I have just been thinking recently, how the internet, and electronic media have transformed the idea of place. Not so long ago, your life and interests were confined to a relatively small geographical area. Now, much of my social interaction, on a daily basis, is with people on the other side of the country. If I were a teeny bit more cosmopolitan, it would include people on the other side of the globe. There is something bizarrely disincarnate about the internet. It takes flesh and blood people and turns them into pixels and information. I wonder, how will this effect our theology in the next few generations? It seems to me like it might exert a pressure in a generally idealist direction. What will it do to our whole notion of place? I tend to be sympathetic to the Eucharistic ecclesiology of Eastern thinkers like Zizioulas, but place plays an essential role in that ecclesiological scheme, with the bishop understood as the head of the Church in a given place. What does place even mean anymore for most of us? If the most important parts of our life are not lived within the limits of a physical place, does it make sense that the Church's structure should be determined by those limits? Why not have dioceses determined by affinity, as the ACNA seems to be doing for the most part? But then, does the concept of a diocese become evacuated of its real meaning? These are not, I think, merely academic questions. They seem to me to be highly relevant to a number of churches, most notably the emerging ACNA, but also the Orthodox churches in this country, as they continue their task of trying to achieve a unified Orthodox church.
All this just because I spend too flippin' much time on Facebook.
Maybe I'm crazy, I don't know, but the medium is the message and all that...

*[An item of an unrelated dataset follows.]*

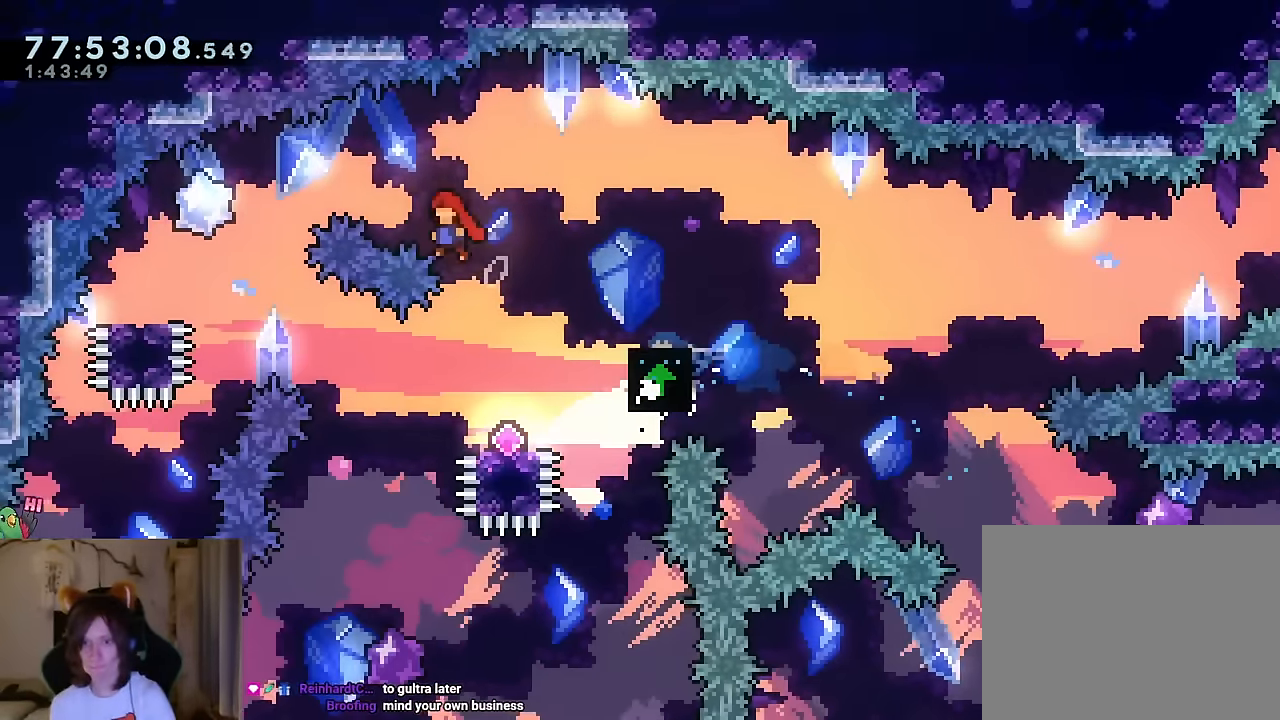
{"buttons": [], "left_stick": "center", "right_stick": "center", "events": [[67, "R2", "down"], [134, "R2", "up"], [334, "B", "up"], [384, "R2", "down"], [418, "left_stick", "center"], [501, "R2", "up"]]}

Thursday, December 1, 2011

Memento Mori

I am really pleased, generally speaking, that we wear white for requiems these days, what with Christ having trampled down death by death... still, I have to admit, old black requiem vestments are among the coolest looking pieces of religious garb. I just can't resist posting a link to these images of a high mass set from Daniel Mitsui's blog. The set is from Chimay, the abbey much beloved of beer drinkers everywhere (mmmm... Chimay).
As a note, Mr. Mitsui is doing a delightfully bleak series of posts (perhaps for the penitential season of Advent) on Christian art dealing with death, which I highly recommend. It appeals to my inner goth.